◆ **Exercise prompt**
Arrange every line of the entries below as a Markdown table with the columns Row and Line, numbering the rows and skipping blank lines. Leave out the pictures.

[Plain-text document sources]
BEGIN

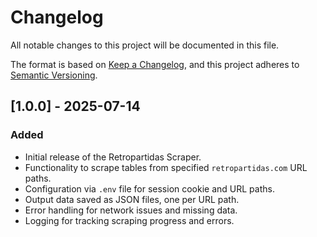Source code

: # Changelog

All notable changes to this project will be documented in this file.

The format is based on [Keep a Changelog](https://keepachangelog.com/en/1.0.0/),
and this project adheres to [Semantic Versioning](https://semver.org/spec/v2.0.0.html).

## [1.0.0] - 2025-07-14

### Added

- Initial release of the Retropartidas Scraper.
- Functionality to scrape tables from specified `retropartidas.com` URL paths.
- Configuration via `.env` file for session cookie and URL paths.
- Output data saved as JSON files, one per URL path.
- Error handling for network issues and missing data.
- Logging for tracking scraping progress and errors.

END

◆ **Finished exercise**
| Row | Line |
|---|---|
| 1 | Source code |
| 2 | : # Changelog |
| 3 | All notable changes to this project will be documented in this file. |
| 4 | The format is based on [Keep a Changelog](https://keepachangelog.com/en/1.0.0/), |
| 5 | and this project adheres to [Semantic Versioning](https://semver.org/spec/v2.0.0.html). |
| 6 | ## [1.0.0] - 2025-07-14 |
| 7 | ### Added |
| 8 | - Initial release of the Retropartidas Scraper. |
| 9 | - Functionality to scrape tables from specified `retropartidas.com` URL paths. |
| 10 | - Configuration via `.env` file for session cookie and URL paths. |
| 11 | - Output data saved as JSON files, one per URL path. |
| 12 | - Error handling for network issues and missing data. |
| 13 | - Logging for tracking scraping progress and errors. |